The micro modular reactor (MMR) and small modular reactor (SMR) technologies are being commercialised by ORLEN Synthos Green Energy. The company has applied to the President of the National Atomic Energy Agency in Poland for a general opinion on BWRX-300. The technical dossier is based on documentation prepared by the technology supplier for the Canadian regulator CNRC as part of the Vendor Design Review (VDR), i.e. a pre-license technology review carried out in accordance with the Canadian law.

The ORLEN Group is ideally positioned to commercialise modular reactors in Poland: it has access to a vast array of potential deployment sites, a long track record of implementing major capital projects and extensive experience in the deployment of cutting-edge energy generation technologies. The cooperation with Synthos Green Energy and the selection of BWRX-300 reactors will enable faster and smoother implementation of the nuclear technology at the Group. Breaking ground in this context was a decision by Ontario Power Generation (OPG), one of Canada’s largest power companies, which is set to commence construction of a BWRX-300 reactor in 2022. OPG’s choice of the BWRX-300 technology is also a major catalyst for projects deployed in Poland, because it means the first project in Poland will be a NOAK (Next of a Kind) implementation, with the FOAK (First of a Kind) project deployed in Canada as its reference design. Thus, the projects in Poland will build on Canadian experience in the development, investment process preparation, licensing, construction and operation of a nuclear power plant of the same type.

Small nuclear reactors are an opportunity for Poland’s economy. GE Hitachi estimates that some 50% of the reactor construction expenditure could be incurred in Poland, including funds spent on key plant components such as the turbine and generator, parts of the reactor vessel, and hydraulic systems. This would create new jobs in attractive sectors of the economy. Almost 300 Polish firms have been identified so far that have the potential to become suppliers in the reactor construction supply chain.

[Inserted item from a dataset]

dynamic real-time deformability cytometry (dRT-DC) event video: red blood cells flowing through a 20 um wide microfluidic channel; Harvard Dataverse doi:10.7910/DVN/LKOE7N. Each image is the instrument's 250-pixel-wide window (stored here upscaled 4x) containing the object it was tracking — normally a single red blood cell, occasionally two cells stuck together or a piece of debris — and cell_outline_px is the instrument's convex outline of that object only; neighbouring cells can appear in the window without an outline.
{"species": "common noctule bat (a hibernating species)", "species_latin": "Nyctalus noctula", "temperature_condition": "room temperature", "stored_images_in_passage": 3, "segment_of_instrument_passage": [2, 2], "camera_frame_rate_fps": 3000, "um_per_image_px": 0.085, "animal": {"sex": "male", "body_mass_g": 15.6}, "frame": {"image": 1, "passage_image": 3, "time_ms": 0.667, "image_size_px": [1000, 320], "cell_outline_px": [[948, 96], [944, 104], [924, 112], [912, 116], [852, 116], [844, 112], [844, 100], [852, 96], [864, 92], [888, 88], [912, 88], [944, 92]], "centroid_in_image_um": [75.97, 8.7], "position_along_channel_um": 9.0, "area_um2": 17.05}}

In line with its strategy and ambitions to achieve carbon neutrality by 2050, the ORLEN Group invests in low- and zero-carbon, stable and innovative power generation capacities. A small nuclear reactor with a capacity of ca. 300 MWe is capable of generating sufficient energy to power a city with a population of about 150,000, the size of Zielona Góra. The estimated generation costs per MWh of electricity will ultimately be about 30% lower compared with gas-fired generating sources. What is equally important, a single modular reactor of about 300 MWe can reduce emissions by some 0.3 to 2.0 million tonnes of carbon dioxide per year, depending on the type of fuel being replaced (for example, hard coal or lignite).

Modular nuclear reactors offer the highest safety standards. The BWRX-300 has passive safety systems that initiate cooling procedures without human intervention and keep it cool for up to seven days. This feature ensures safer operation and a much more flexible approach to reactor siting, enabling reactors to be located, for example, near certain industrial plants. Less than 5 ha is needed to build a small reactor, which means the National Stadium in Warsaw could accommodate as many as four of them.